JAMAICA LABOUR Party (JLP) Spokesman on Finance, Audley Shaw, has criticised the Government as being incapable of making a market economy work.

"They neither have an understanding nor a commitment to the principles that make a private sector-led, market driven economy work," the Opposition spokesman told Jaycees members at the Hotel Astra in Mandeville recently.

Mr. Shaw said that unlike in the 1970s, the PNP appeared in the 1990s to embrace the free enterprise system as a vote catching technique. "But, their actions during the decade of the 90s, in which interest rates averaged 50 per cent, while our trading partners had 7-10 per cent, reveal their pitiful lack of understanding of how a market system works," he said.

"A Government's role in a market economy is to set the stage where investor confidence can flourish. This includes low interest rates, in which Government does not crowd out the private sector from credit at globally competitive rates; creative partnerships between Government and private sector, whereby the equity of the public sector can be matched with private sector ingenuity to jump start the economy; a far-reaching and effective strategy to achieve full literacy levels, and a credible management plan to significantly reduce the murder and crime rate."

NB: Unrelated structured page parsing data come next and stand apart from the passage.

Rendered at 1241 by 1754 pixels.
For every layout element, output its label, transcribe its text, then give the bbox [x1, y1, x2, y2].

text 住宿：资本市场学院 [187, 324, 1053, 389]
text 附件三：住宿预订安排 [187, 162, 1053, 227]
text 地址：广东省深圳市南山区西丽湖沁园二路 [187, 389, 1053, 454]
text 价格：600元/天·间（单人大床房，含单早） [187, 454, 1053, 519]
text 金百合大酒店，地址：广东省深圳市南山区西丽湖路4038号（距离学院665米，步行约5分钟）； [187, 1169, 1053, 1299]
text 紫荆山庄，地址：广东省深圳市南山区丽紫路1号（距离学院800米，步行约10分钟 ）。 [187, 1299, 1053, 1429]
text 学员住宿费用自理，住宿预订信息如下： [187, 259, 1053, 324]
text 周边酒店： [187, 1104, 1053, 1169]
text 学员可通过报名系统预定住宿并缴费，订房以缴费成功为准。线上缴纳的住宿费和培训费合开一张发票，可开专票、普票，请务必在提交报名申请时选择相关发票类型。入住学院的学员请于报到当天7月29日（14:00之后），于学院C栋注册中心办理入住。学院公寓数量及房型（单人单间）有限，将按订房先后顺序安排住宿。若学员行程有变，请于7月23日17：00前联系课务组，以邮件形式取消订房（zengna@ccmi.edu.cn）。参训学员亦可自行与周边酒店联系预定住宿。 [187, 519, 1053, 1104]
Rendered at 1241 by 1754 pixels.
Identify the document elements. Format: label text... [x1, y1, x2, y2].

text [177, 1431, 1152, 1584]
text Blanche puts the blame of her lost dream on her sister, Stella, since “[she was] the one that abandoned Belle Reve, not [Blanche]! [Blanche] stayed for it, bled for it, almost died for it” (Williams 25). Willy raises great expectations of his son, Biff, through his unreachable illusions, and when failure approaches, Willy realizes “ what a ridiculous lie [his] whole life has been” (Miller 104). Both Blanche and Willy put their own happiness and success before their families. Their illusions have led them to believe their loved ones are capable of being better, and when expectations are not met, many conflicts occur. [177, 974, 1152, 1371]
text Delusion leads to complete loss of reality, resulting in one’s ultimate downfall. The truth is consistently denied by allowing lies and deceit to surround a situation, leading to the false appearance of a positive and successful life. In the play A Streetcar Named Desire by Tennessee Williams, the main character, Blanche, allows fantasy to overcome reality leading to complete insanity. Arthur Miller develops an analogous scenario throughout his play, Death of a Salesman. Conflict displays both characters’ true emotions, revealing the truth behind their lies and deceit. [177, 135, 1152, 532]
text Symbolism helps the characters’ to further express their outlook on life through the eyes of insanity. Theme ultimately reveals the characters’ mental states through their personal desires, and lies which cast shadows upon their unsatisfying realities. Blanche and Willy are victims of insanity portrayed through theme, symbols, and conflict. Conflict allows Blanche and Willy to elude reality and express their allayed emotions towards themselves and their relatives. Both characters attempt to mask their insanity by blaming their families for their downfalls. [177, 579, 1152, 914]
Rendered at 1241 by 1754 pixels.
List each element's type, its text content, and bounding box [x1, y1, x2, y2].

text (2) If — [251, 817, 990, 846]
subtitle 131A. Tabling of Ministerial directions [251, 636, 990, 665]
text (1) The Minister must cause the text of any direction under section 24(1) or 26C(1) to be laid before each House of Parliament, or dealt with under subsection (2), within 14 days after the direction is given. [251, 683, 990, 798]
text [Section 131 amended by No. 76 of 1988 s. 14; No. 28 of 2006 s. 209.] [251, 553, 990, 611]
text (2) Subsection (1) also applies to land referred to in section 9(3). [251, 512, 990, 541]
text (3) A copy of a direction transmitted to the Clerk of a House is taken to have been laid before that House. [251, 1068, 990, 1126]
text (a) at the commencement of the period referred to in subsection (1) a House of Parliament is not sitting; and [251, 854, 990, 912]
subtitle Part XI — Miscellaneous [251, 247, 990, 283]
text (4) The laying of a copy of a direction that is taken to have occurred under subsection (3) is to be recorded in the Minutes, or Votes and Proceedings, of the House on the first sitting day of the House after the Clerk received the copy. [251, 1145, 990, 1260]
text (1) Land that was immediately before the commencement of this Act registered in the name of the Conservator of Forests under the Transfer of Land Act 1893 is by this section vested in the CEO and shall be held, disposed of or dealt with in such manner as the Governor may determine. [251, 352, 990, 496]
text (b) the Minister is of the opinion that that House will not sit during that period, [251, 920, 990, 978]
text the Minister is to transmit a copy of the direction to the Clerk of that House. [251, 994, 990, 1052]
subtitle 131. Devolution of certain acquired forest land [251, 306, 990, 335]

Mr. Shaw said the People's National Party (PNP) had failed because they wanted to distribute what had not been earned. "This is the failed policy of socialism that they continue to hang on to and have now put forward as their guiding philosophy into the 21st century. They have once again come out of the closet."

He said the JLP, instead, believed, as it had always done, that Government's role is to free the private sector and make it easier for them to do business, "so that jobs can be generated while the people create wealth for themselves by their own initiative and enterprise."